### What is expected
Set down the material exactly as given, please, from its first line through the line that includes "camera: 30 degrees right, 15 degrees down".

### Data records
════════════════
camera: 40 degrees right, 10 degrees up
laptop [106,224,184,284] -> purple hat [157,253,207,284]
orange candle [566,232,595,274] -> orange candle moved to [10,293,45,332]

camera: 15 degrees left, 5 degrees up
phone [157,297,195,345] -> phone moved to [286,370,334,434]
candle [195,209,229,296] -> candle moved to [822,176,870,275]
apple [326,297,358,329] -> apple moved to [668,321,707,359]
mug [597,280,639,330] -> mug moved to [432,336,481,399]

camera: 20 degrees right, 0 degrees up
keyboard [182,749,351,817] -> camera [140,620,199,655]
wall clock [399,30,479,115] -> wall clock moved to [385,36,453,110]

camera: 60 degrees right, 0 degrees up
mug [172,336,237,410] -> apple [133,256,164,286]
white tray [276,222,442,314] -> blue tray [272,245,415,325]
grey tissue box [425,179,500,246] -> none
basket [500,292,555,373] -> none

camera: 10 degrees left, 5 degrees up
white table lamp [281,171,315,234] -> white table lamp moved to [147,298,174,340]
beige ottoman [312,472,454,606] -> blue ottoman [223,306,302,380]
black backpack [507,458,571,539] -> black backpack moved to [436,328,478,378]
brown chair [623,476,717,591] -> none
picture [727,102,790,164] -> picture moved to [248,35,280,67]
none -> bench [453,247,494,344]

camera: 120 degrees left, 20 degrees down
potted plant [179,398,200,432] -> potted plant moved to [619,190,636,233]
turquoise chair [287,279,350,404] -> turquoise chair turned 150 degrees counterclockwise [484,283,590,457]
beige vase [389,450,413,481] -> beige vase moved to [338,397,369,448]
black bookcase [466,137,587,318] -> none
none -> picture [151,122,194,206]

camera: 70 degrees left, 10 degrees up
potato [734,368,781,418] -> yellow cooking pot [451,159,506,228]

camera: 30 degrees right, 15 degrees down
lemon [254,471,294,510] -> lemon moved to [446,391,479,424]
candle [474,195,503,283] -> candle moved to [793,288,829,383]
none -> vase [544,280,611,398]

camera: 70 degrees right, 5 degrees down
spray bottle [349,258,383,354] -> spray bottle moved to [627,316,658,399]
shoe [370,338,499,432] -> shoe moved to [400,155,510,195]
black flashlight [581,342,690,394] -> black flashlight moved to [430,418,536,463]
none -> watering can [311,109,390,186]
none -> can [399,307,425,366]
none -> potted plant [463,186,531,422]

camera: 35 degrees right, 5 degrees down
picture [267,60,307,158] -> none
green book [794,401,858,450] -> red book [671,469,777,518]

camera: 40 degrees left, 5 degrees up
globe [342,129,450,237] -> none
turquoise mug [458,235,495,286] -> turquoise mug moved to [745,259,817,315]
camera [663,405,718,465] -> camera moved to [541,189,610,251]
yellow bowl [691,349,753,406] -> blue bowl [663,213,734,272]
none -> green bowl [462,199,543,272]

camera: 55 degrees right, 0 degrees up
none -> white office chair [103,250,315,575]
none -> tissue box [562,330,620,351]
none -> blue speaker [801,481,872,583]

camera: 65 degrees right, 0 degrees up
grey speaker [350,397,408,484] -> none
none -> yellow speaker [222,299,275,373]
════════════════
### Answer for the task
camera: 40 degrees right, 10 degrees up
laptop [106,224,184,284] -> purple hat [157,253,207,284]
orange candle [566,232,595,274] -> orange candle moved to [10,293,45,332]

camera: 15 degrees left, 5 degrees up
phone [157,297,195,345] -> phone moved to [286,370,334,434]
candle [195,209,229,296] -> candle moved to [822,176,870,275]
apple [326,297,358,329] -> apple moved to [668,321,707,359]
mug [597,280,639,330] -> mug moved to [432,336,481,399]

camera: 20 degrees right, 0 degrees up
keyboard [182,749,351,817] -> camera [140,620,199,655]
wall clock [399,30,479,115] -> wall clock moved to [385,36,453,110]

camera: 60 degrees right, 0 degrees up
mug [172,336,237,410] -> apple [133,256,164,286]
white tray [276,222,442,314] -> blue tray [272,245,415,325]
grey tissue box [425,179,500,246] -> none
basket [500,292,555,373] -> none

camera: 10 degrees left, 5 degrees up
white table lamp [281,171,315,234] -> white table lamp moved to [147,298,174,340]
beige ottoman [312,472,454,606] -> blue ottoman [223,306,302,380]
black backpack [507,458,571,539] -> black backpack moved to [436,328,478,378]
brown chair [623,476,717,591] -> none
picture [727,102,790,164] -> picture moved to [248,35,280,67]
none -> bench [453,247,494,344]

camera: 120 degrees left, 20 degrees down
potted plant [179,398,200,432] -> potted plant moved to [619,190,636,233]
turquoise chair [287,279,350,404] -> turquoise chair turned 150 degrees counterclockwise [484,283,590,457]
beige vase [389,450,413,481] -> beige vase moved to [338,397,369,448]
black bookcase [466,137,587,318] -> none
none -> picture [151,122,194,206]

camera: 70 degrees left, 10 degrees up
potato [734,368,781,418] -> yellow cooking pot [451,159,506,228]

camera: 30 degrees right, 15 degrees down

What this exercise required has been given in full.